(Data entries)
--------------------------------
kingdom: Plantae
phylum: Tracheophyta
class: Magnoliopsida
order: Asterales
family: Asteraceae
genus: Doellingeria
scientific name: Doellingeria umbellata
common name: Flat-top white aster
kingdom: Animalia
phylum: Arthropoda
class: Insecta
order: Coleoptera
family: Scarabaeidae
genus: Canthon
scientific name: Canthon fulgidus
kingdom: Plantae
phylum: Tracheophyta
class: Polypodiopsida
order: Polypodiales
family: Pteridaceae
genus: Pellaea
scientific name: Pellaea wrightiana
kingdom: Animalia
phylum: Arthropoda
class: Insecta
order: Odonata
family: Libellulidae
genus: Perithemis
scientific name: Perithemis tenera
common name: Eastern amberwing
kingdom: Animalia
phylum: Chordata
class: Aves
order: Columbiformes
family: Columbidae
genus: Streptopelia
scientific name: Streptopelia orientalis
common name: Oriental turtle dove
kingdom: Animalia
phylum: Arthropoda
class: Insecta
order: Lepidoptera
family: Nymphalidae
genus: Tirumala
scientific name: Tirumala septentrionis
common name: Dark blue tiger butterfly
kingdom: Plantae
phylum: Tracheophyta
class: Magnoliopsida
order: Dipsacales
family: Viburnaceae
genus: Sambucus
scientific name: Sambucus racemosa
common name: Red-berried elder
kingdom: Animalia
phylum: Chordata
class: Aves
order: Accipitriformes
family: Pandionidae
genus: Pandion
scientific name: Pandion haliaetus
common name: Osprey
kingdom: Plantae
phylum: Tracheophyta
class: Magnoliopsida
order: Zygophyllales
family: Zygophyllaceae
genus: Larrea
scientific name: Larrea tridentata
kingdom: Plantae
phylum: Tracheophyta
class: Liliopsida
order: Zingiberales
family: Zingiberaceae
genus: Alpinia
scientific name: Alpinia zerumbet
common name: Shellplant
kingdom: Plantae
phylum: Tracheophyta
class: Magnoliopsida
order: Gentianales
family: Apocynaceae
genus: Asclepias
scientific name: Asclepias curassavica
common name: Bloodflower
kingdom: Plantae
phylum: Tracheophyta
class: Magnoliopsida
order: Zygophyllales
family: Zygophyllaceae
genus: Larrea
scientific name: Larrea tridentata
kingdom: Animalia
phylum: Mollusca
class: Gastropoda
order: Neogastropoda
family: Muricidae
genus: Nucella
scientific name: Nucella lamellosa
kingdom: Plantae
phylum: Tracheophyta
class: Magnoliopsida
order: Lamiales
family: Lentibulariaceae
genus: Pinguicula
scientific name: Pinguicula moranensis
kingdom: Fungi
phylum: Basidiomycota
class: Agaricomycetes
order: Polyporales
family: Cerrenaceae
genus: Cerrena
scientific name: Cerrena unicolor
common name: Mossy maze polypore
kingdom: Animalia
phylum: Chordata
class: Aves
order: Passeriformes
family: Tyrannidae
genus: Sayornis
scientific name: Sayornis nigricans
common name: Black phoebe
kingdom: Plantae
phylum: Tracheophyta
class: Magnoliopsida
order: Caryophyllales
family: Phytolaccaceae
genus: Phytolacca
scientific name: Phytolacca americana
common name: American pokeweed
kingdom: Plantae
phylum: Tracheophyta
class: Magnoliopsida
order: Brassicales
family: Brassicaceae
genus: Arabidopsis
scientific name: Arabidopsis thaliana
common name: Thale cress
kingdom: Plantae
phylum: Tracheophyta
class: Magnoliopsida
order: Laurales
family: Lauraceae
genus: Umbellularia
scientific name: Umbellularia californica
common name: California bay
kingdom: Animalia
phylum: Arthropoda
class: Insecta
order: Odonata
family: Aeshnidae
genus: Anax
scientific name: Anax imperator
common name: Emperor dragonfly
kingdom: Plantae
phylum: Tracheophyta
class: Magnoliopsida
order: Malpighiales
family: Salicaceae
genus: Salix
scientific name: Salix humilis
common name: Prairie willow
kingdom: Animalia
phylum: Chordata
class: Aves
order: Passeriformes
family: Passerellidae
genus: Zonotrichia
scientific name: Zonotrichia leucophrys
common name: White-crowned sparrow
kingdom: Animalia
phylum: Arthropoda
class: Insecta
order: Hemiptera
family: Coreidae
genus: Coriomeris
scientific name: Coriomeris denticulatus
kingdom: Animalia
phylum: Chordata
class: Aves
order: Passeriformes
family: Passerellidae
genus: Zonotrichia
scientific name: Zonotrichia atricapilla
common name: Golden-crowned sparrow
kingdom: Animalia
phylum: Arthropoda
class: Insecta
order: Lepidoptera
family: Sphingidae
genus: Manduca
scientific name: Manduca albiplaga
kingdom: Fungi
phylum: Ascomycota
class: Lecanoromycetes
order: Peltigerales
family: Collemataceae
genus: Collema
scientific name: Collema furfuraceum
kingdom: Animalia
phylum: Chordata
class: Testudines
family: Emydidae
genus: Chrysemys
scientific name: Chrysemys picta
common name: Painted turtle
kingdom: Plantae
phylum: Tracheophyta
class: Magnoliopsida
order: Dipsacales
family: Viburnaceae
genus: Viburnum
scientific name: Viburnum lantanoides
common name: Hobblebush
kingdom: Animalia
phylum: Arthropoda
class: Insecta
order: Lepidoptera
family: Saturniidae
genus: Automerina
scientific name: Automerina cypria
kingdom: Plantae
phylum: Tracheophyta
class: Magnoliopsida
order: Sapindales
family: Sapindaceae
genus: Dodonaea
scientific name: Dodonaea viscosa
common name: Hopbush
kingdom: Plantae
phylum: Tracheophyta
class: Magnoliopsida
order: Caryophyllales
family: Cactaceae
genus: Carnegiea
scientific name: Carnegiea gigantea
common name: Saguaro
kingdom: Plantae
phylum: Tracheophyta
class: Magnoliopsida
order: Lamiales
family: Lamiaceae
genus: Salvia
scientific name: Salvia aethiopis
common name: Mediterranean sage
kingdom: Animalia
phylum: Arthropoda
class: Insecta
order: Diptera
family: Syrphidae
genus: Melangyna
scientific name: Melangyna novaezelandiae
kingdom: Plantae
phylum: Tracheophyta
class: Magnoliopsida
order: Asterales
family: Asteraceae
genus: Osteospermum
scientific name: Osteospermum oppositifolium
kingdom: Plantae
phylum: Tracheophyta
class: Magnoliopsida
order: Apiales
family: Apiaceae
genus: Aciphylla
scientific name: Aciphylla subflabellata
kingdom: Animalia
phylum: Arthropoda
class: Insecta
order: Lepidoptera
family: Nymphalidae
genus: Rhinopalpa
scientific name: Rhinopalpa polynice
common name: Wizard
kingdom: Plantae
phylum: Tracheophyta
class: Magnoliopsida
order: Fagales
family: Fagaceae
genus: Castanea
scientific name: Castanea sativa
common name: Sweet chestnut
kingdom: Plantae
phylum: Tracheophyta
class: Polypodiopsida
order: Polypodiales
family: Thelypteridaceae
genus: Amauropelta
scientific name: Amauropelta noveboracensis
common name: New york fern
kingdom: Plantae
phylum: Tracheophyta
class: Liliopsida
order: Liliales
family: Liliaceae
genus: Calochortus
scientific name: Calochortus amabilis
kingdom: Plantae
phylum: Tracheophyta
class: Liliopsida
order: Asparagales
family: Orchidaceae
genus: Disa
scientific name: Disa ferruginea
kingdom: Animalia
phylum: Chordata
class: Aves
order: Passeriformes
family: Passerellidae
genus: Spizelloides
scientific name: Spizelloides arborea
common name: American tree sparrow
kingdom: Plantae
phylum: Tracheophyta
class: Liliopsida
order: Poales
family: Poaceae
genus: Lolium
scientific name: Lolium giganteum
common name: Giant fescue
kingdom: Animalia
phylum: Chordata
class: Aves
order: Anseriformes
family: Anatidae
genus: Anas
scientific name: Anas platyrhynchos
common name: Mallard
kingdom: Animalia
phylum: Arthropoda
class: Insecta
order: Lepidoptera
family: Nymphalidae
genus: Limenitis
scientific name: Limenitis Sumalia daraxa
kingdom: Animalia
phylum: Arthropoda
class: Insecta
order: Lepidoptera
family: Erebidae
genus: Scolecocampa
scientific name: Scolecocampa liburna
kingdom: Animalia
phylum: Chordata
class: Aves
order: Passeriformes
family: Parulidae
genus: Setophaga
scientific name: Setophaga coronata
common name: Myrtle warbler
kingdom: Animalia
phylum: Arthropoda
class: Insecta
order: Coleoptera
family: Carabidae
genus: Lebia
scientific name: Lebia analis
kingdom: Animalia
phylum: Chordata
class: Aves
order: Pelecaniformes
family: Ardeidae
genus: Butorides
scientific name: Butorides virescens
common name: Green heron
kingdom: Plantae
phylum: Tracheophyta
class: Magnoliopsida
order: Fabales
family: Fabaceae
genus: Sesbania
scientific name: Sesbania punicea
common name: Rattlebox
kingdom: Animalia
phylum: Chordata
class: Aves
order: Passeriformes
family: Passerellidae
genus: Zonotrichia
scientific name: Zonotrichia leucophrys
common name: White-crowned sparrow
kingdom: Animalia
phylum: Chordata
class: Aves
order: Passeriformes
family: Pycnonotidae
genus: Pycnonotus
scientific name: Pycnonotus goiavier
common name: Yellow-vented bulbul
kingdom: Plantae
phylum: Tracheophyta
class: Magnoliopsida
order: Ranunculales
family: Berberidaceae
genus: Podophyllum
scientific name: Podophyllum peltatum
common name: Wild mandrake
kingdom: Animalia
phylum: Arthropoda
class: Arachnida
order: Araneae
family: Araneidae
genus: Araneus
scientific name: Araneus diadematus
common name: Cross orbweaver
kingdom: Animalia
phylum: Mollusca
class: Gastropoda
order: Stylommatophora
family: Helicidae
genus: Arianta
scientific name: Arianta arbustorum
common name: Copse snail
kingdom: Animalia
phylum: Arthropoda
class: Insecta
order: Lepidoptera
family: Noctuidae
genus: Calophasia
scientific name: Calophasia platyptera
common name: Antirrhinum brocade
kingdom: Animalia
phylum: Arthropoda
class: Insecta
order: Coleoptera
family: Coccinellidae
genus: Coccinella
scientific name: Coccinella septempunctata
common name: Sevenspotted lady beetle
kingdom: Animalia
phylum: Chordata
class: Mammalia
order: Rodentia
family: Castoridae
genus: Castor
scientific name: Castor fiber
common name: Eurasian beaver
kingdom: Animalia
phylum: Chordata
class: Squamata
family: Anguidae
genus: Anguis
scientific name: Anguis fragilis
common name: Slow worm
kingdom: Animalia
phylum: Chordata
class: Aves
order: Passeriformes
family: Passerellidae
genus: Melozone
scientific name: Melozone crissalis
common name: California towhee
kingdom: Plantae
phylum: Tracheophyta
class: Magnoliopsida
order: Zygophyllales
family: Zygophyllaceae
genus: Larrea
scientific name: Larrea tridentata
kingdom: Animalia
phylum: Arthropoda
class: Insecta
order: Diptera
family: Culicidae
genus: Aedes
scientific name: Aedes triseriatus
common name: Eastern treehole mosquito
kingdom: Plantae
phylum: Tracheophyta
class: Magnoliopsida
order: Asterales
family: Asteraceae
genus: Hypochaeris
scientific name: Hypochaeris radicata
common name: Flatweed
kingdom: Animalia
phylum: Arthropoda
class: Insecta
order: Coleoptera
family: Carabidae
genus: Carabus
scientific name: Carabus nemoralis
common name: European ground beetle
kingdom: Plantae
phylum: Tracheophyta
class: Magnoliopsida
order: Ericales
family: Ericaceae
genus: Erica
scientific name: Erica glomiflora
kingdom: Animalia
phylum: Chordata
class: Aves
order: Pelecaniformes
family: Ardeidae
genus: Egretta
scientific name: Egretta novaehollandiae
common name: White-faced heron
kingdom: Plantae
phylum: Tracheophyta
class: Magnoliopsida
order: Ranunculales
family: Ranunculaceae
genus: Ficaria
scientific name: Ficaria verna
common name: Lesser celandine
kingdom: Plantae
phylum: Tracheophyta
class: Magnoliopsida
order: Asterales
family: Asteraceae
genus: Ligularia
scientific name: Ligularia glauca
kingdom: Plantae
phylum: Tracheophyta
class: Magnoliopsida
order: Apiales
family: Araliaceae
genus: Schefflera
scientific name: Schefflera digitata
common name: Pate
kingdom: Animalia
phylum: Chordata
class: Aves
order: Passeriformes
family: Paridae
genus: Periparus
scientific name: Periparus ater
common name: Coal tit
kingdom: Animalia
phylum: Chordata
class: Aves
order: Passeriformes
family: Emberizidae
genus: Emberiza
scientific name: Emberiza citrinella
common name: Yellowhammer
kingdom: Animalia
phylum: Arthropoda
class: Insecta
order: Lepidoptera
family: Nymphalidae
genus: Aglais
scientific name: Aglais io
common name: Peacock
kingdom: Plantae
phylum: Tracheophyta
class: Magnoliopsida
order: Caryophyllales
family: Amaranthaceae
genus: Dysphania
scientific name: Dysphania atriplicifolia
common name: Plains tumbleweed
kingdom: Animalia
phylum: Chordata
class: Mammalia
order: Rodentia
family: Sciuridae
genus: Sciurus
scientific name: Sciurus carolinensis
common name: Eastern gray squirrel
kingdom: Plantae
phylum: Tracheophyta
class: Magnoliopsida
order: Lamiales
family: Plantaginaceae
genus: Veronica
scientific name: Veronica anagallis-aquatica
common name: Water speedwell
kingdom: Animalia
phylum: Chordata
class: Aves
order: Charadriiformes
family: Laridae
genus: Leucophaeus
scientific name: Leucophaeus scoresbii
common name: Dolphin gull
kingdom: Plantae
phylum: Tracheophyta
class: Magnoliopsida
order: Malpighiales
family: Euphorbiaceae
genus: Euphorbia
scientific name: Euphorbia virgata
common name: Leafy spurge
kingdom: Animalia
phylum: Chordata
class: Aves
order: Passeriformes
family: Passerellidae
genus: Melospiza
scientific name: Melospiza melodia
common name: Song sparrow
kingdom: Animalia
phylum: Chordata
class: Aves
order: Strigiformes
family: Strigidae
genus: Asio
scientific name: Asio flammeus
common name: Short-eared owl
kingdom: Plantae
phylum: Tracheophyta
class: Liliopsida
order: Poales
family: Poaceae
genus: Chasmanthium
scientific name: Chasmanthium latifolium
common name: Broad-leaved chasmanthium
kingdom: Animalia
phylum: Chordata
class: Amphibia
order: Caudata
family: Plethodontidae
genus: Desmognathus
--------------------------------
Copy word for word the lines of the data from the line containing "common name: Sevenspotted lady beetle" up to and including the line containing "genus: Anguis".

common name: Sevenspotted lady beetle
kingdom: Animalia
phylum: Chordata
class: Mammalia
order: Rodentia
family: Castoridae
genus: Castor
scientific name: Castor fiber
common name: Eurasian beaver
kingdom: Animalia
phylum: Chordata
class: Squamata
family: Anguidae
genus: Anguis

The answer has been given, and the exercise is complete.